Old Fashioned Classroom of the 1930's

Old Fashioned Classroom of the 1930’s

At the far end of the building at a good distance from the regular classrooms was a tower, which housed the room for music instruction. We climbed up the stairs twice a week for our lessons, which we did not find overly inspiring, because our teacher, Mr. T., wanted us to sing for the most part old-fashioned folk songs, to which he played the accompaniment on the piano. While singing in school was a time-honored tradition in all German schools, we openly rebelled against the idea of using our beautiful male voices on silly little songs we remembered from our elementary school years. As it turned out, Mr. T. had never learned to control a rebellious class like ours. The physical distance to the principal’s office was an additional disadvantage. But by far the biggest handicap was the poor selection of songs, which one would describe in modern jargon as inappropriate for our age level. Testing the teacher’s patience we started off by changing the lyrics of the song “High on the yellow coach”. The chorus line at the end of every verse, “But the yellow coach is rolling”, was transformed into “But the Harzer cheese wheel is rolling” (Harzer cheese is one of the more odiferous cheeses and originated in the Harz Mountains). Each time we repeated that ridiculous line, we sang it a little more loudly and more boisterously. The music teacher tried to ignore the adulterated version of one of his beloved folk songs. Revealing his true weakness, he incited us to seek stronger measures. Soon we were deliberately singing off key and as far as our deep voices would allow in high-pitched tones like a clutter of cats whose tails had just been stepped on. This was too much for our music teacher to swallow. His anger gave him courage to rant and rave calling us names we had never heard coming out of the mouth of the normally placid and rather peaceful teacher of music and religion. His whole body convulsed, his eyes wide open with utter contempt glared at us, and he screamed out the word that described us best, “SADISTS!!!”

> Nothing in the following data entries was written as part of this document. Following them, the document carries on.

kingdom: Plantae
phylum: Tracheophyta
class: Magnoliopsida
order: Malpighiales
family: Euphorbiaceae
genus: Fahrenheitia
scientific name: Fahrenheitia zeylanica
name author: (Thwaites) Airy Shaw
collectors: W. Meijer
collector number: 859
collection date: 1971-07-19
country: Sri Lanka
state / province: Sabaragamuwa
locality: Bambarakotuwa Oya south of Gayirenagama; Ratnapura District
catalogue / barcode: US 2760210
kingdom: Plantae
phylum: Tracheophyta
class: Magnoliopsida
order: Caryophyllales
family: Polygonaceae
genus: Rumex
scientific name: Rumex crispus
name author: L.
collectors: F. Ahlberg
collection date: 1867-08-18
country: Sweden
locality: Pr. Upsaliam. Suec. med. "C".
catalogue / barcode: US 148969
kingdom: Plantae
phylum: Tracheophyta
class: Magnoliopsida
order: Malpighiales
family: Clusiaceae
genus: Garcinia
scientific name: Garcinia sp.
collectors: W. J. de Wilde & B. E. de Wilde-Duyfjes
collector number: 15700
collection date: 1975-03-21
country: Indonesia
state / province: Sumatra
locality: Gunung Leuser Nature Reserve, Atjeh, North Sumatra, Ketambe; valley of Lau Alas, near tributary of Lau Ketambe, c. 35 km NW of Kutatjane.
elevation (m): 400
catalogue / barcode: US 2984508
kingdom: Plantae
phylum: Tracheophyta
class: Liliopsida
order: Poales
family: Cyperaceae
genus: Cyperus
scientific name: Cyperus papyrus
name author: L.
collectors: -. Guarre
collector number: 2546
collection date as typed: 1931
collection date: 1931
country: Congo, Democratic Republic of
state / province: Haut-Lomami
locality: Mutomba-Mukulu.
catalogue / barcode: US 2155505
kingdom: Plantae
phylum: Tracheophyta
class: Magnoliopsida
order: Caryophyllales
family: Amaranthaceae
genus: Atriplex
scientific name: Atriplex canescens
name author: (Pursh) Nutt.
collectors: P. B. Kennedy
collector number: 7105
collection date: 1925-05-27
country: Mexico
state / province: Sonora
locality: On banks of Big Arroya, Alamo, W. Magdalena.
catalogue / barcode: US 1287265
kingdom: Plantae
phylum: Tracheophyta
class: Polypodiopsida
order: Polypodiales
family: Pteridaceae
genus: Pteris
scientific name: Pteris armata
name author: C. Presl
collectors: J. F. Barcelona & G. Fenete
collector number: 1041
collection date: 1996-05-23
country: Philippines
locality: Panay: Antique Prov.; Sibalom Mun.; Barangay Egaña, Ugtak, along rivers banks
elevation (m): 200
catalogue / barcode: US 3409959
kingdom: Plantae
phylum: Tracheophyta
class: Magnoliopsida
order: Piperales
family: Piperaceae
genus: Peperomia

His mouth so far ajar could no longer hold his dentures in place. They popped out and landed with a clatter on the floor. Nobody moved. There was dead silence in the classroom. We were stuck in a morass of embarrassment. We had gone too far. I felt guilty and still feel guilty thinking about it today that I had not opposed the shameful escalation of psychological violence perpetrated against a defenseless human being. After Mr. T. had sufficiently calmed down, he bent down and picked up his dentures off the floor, and without saying so much as another word left the music room, quietly closed the door behind him, as if not to disturb our remorseful silence. The next day he did not show for work. The rumor had it that he had suffered a nervous breakdown.